Presidency Highlights Buhari’s Economic Achievements
The Fourth Quarter 2018 Gross Domestic Product (GDP) results released recently by the National Bureau of Statistics (NBS) give lots of cause to cheer.
Below are salient points to note from the report, as the Muhammadu Buhari administration puts the Nigerian economy on firm, solid footing:
1. The economy has recorded continued progress since it emerged from recession in 2017. Current result shows a Real GDP growth of 2.38% compared to 1.81% in Q3 last year, representing the strongest growth since the economy slipped into recession in 2016.
2. For more than five decades, Nigeria has paid lip service to diversifying the economy, from sole dependence on oil. The latest result shows that economic growth has continued to be driven by the non-oil sector, which grew by 2.70% in Q4 2018, up from 2.32% in Q3 2018. It represents the strongest growth in the sector since Q4 2015.
3. The non-oil GDP growth was driven by Quarrying and Other Minerals, followed by Telecommunications, Agriculture, Manufacturing, and Construction.

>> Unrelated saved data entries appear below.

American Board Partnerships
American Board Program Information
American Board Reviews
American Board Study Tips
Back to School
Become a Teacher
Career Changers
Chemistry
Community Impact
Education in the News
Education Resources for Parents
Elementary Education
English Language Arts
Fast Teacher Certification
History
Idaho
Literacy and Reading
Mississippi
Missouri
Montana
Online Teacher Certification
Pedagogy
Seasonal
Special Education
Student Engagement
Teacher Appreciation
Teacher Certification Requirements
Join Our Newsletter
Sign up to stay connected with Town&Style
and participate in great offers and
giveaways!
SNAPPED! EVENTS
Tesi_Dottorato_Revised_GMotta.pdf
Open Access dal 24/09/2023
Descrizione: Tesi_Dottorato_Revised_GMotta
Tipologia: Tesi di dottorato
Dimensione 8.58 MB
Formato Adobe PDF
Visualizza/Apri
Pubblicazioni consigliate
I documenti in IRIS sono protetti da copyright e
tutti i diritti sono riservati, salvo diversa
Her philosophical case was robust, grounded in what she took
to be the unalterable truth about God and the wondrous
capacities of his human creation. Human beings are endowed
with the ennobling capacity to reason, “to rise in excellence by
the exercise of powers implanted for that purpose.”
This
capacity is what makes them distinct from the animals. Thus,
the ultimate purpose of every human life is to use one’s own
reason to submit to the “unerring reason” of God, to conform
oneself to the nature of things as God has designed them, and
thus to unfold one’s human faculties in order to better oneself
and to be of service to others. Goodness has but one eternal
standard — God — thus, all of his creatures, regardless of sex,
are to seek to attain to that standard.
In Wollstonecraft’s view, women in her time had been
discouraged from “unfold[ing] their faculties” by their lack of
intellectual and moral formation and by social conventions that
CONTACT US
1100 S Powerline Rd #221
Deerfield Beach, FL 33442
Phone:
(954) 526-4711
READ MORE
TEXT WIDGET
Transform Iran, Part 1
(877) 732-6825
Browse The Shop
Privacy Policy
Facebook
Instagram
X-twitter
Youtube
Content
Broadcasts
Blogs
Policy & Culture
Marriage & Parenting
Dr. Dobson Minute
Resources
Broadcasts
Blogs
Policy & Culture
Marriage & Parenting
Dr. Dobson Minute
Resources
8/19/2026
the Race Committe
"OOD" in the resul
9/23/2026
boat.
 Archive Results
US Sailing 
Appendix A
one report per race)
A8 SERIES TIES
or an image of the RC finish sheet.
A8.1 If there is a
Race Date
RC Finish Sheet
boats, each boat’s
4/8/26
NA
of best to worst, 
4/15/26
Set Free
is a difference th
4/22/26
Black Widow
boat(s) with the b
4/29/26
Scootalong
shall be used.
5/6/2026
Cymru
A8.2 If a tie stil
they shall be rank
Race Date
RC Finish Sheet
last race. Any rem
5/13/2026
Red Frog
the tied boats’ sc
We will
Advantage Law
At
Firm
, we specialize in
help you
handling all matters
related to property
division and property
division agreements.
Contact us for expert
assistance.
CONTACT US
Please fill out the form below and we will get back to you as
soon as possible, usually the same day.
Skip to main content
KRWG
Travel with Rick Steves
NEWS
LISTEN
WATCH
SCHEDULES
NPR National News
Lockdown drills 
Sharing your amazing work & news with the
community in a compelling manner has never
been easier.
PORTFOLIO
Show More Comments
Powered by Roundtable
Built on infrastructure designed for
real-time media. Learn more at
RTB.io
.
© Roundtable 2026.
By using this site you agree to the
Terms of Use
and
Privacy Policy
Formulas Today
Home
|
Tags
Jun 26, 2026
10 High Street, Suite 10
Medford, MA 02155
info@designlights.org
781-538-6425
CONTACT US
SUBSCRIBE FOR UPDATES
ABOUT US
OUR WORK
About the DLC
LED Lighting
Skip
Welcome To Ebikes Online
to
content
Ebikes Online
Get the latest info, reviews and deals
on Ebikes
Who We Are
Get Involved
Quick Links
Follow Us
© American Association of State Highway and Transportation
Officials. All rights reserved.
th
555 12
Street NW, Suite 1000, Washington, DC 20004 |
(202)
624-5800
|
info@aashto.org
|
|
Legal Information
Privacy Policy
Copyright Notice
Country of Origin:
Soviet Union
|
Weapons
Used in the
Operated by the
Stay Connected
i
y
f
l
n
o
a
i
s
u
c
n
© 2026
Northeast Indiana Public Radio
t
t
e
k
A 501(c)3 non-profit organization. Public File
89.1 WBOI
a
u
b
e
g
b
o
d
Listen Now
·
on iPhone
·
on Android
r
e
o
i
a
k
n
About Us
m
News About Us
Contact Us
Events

That is diversification in progress, real time, no matter what the naysayers may say.
4. While the non-oil sector actually drove GDP growth, the oil sector contracted with crude oil and gas GDP reducing by -1.62%. This shows that with good governance, focus, prudence and accountability, the life of the country need not depend on oil ad infinitum.
5. The NBS report further shows that Services GDP growth recorded its best performance in 11 quarters, growing by 2.90% compared to 2.64% in Q3 2018 and 0.10% in Q4 2017. Overall, while growth in the economy was moderated by the contraction in the oil sector, 39 out of 46 economic activities recorded positive growth in the quarter under review.
6. The improved GDP growth can be attributed to Government’s continuous implementation of the policy initiatives in the Economic Recovery and Growth Plan (ERGP), which has boosted the performance of the non-oil sector.
7. The growth in Q4 2018 GDP is consistent with the improvements in other macroeconomic indicators, including inflation, capital inflows, foreign trade, external reserves, amongst others.
8. Headline inflation has been trending downwards from 18.55% as at December 2016 to 15.37% in December 2017 and further to 11.44% in December 2018.
9. The total value of capital importation into Nigeria stood at $2,140 million in the fourth quarter of 2018. This translates to a full year capital inflow of $16,812 million compared to $12,228 million in 2017.
10. Although the economy is now growing, more still must be done to deepen its diversification and make it less vulnerable to external shocks. That is an unflinching commitment of the Muhammadu Buhari administration.
The statement added that “Those who do not see any good in something not initiated by them toil endlessly to hoodwink Nigerians into believing that nothing good is happening on the economic front. But facts are stubborn things. The more they try to deny the facts, the more they rudely stare at them in the face.”